How to write UTF-8 characters using bulk insert in SQL Server?

Question

I am doing a BULK INSERT into sqlserver and it is not inserting UTF-8 characters into database properly. The data file contains these characters, but the database rows contain garbage characters after bulk insert execution.

My first suspect was the last line of the format file:

10.0
3
1 SQLCHAR  0  0  "{|}"  1 INSTANCEID ""
2 SQLCHAR  0  0  "{|}"  2 PROPERTYID ""
3 SQLCHAR  0  0  "[|]"  3 CONTENTTEXT "SQL_Latin1_General_CP1_CI_AS"

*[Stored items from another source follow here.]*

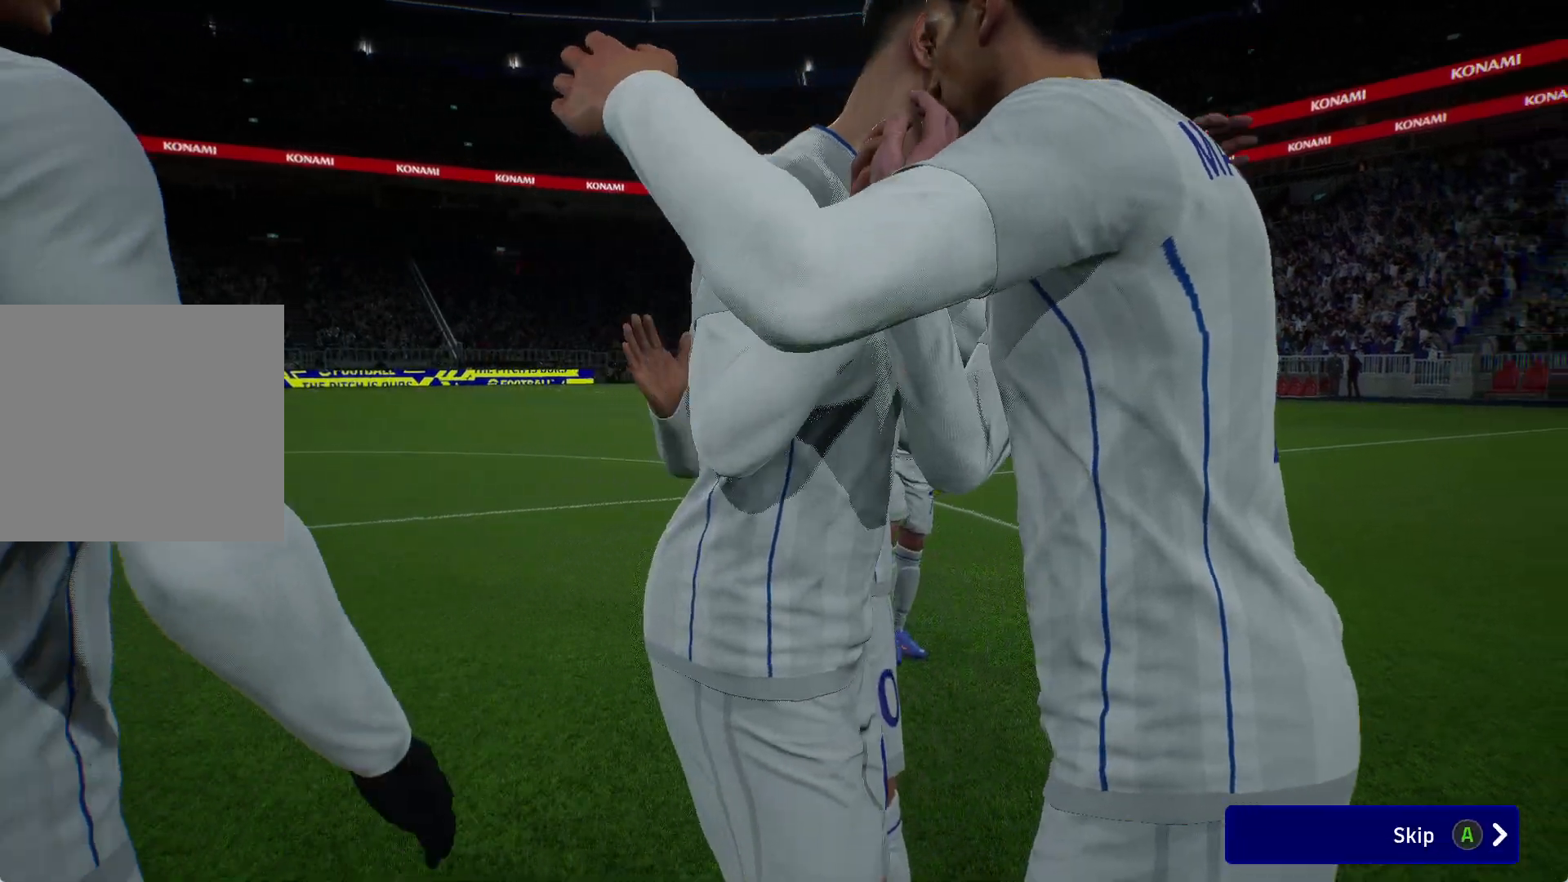
{"buttons": [], "left_stick": "center", "right_stick": "center", "events": [[17, "A", "down"], [100, "A", "up"], [183, "A", "down"], [283, "A", "up"], [367, "A", "down"], [433, "A", "up"]]}
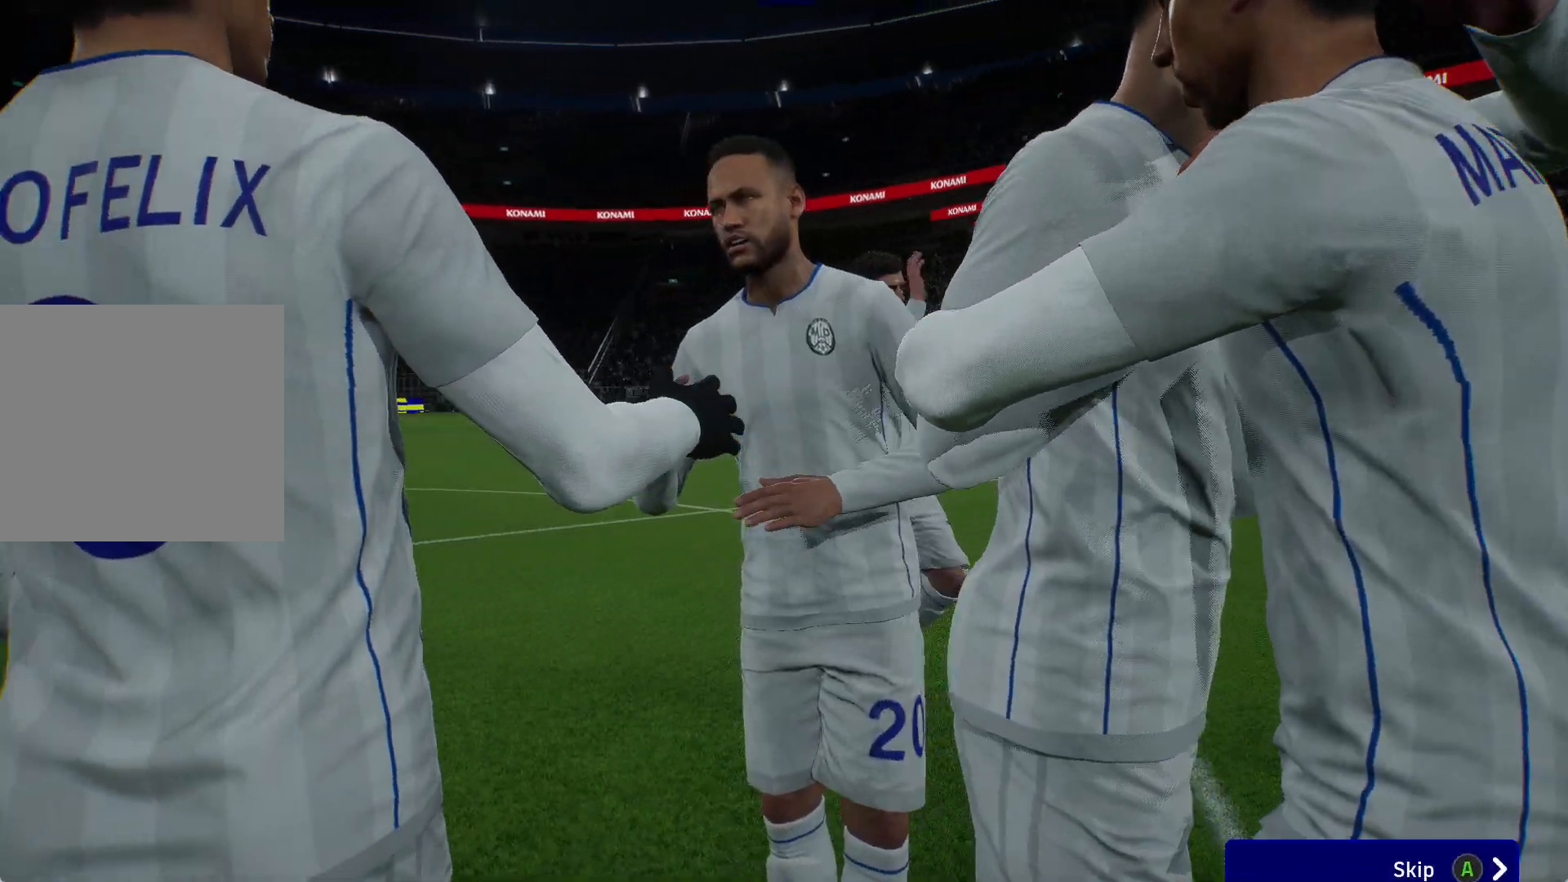
{"buttons": ["A"], "left_stick": "center", "right_stick": "center", "events": [[67, "A", "down"]]}
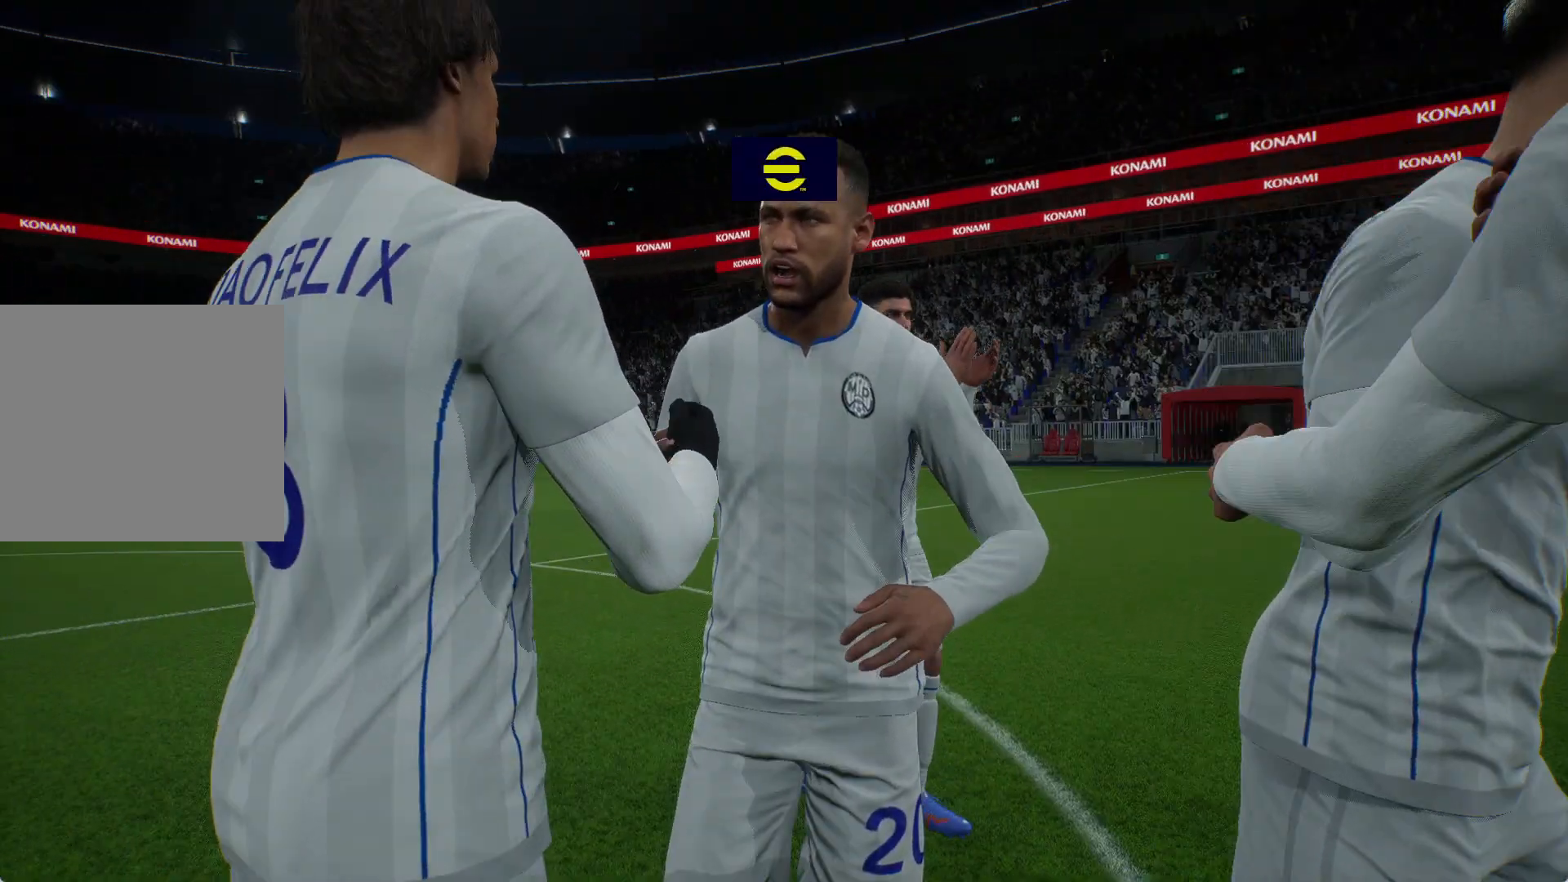
{"buttons": [], "left_stick": "center", "right_stick": "center", "events": [[83, "A", "up"], [167, "A", "down"], [300, "A", "up"]]}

But, after reading this official page it seems to me that this is actually a bug in reading the data file by the insert operation in SQL Server version 2008. We are using version 2008 R2.

What is the solution to this problem or at least a workaround?

score 63 · Answer 1 · edited Jul 10 '19 at 14:46

I came here before looking for a solution for bulk inserting special characters. Didn't like the workaround with UTF-16 (that would double the size of csv file). I found out that you definitely CAN and it's very easy, you don't need a format file. This answer is for other people who are looking for the same, since it doesn't seem to be documented well anywhere, and I believe this is a very common issue for non-english speaking people. The solution is: just add CODEPAGE='65001' inside the with statement of the bulk insert. (65001=codepage number for UTF-8). Might not work for all unicode characters as suggested by Michael O, but at least it works perfect for latin-extended, greek and cyrillic, probably many others too.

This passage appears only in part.